Data under study =>
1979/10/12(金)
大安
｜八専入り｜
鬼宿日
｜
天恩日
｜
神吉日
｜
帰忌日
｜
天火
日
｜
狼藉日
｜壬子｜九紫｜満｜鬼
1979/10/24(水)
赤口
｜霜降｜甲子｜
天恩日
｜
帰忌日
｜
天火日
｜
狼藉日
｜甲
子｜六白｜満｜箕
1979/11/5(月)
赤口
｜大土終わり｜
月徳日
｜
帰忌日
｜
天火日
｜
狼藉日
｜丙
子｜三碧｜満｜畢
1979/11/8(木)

Assigned task => Copy every line of the records above without changing anything.

Result for this exercise =>
1979/10/12(金)
大安
｜八専入り｜
鬼宿日
｜
天恩日
｜
神吉日
｜
帰忌日
｜
天火
日
｜
狼藉日
｜壬子｜九紫｜満｜鬼
1979/10/24(水)
赤口
｜霜降｜甲子｜
天恩日
｜
帰忌日
｜
天火日
｜
狼藉日
｜甲
子｜六白｜満｜箕
1979/11/5(月)
赤口
｜大土終わり｜
月徳日
｜
帰忌日
｜
天火日
｜
狼藉日
｜丙
子｜三碧｜満｜畢
1979/11/8(木)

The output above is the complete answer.